There are also more than a few of our rumble strips that are not built correctly. Some - as singles or multiples – are the shape and girth of recumbent fenceposts. Others are less severe than that but still much thicker than they should be. Cars with sound suspensions can negotiate most of them at full speed with a bit more than a “thrum” but no damage or loss of control. But cars with sub-standard suspensions slow down to walking pace to avoid alarming axle-tramp – often causing following traffic (which is expecting cars ahead to maintain speed at that point) to take urgent evasive action! 
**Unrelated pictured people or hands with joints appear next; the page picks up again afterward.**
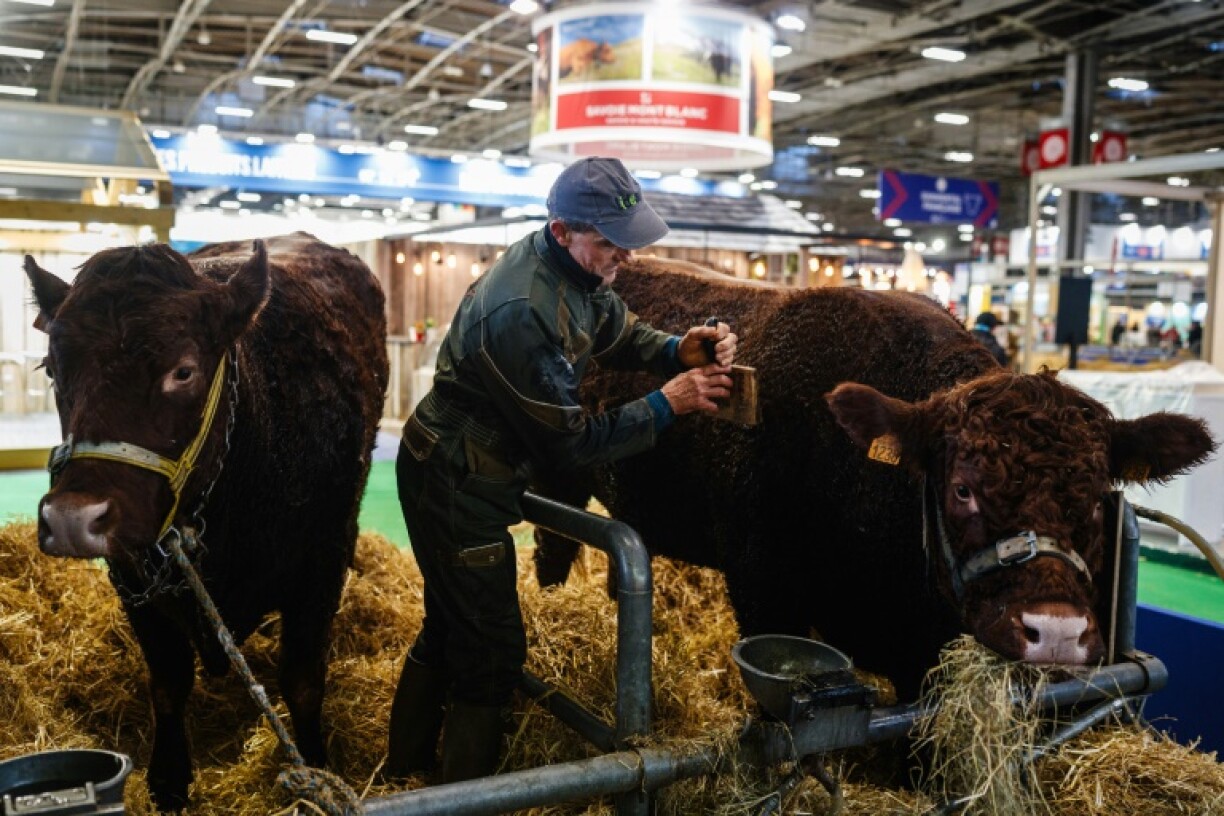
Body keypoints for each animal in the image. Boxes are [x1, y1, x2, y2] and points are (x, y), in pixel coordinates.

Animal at [23, 232, 388, 810]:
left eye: (184, 370)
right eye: (55, 370)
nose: (73, 518)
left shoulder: (322, 564)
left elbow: (303, 680)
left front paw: (317, 769)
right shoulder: (132, 576)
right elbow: (168, 682)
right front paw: (169, 783)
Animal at [532, 258, 1216, 700]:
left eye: (1100, 497)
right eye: (961, 488)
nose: (1054, 633)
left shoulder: (924, 649)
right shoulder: (763, 588)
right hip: (558, 483)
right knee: (552, 552)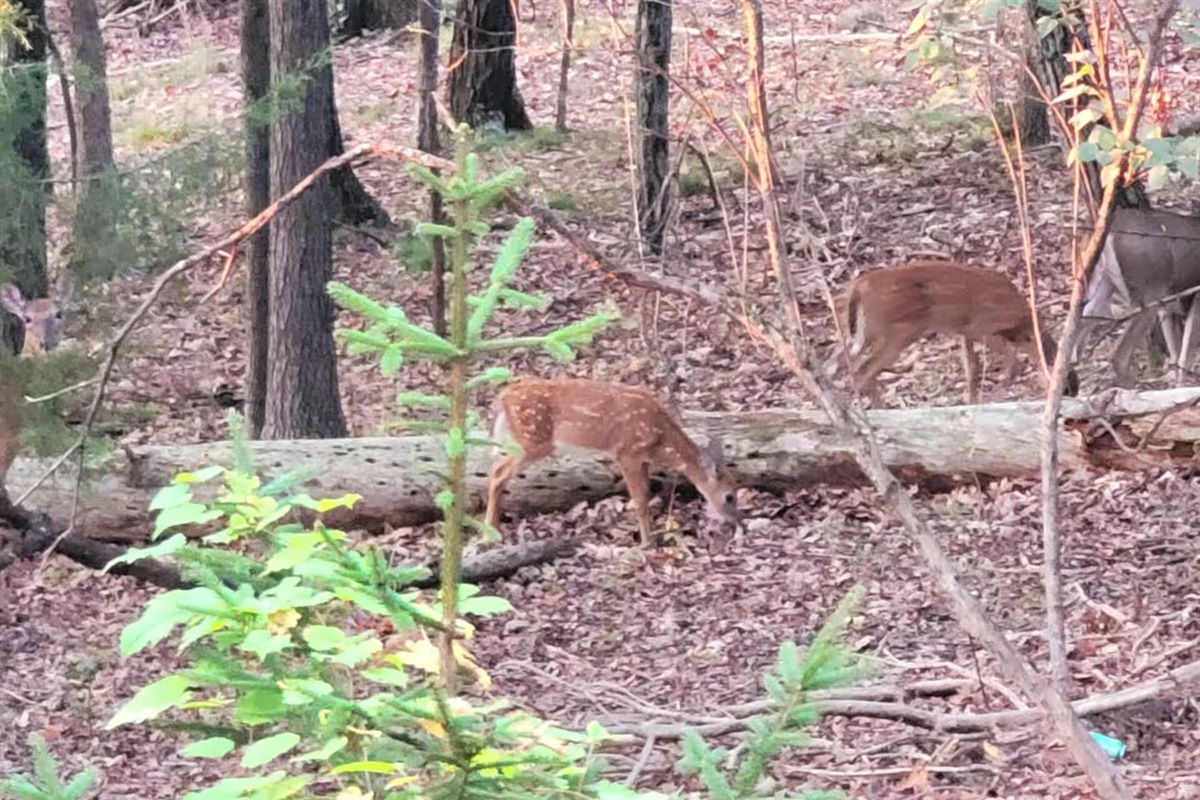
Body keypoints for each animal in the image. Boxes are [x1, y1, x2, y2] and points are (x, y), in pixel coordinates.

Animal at [484, 378, 741, 547]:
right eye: (729, 496)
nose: (735, 521)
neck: (660, 438)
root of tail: (502, 398)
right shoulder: (626, 453)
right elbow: (640, 500)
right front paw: (647, 543)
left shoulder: (642, 459)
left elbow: (645, 494)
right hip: (534, 441)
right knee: (497, 471)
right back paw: (490, 531)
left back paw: (495, 529)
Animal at [833, 259, 1078, 405]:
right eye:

I have watched cars (and especially light trucks) crossing rumble strips at reasonable speed, and seen their rear wheels bounce several centimetres off the ground...with a sideways kick. Some such strips – and even full-scale bumps – are positioned on a bend at the bottom of a steep sided valley just before a bridge! Not the best place to lose control. These bumps don’t warn of a danger which is usually self-evident. They are the danger. The whole national strategy on bumps is in dire need of a re-think and overhaul.

 (* The hokey-kokey is a “shake-it-all-about” folk dance also known as 

the “Hinkumbooby Roundabout” or the “Hilli ballu ballai” or the “Looby Looby” – onomatapoeically ironic, wouldn’t you say, in the context of “traffic calming”?)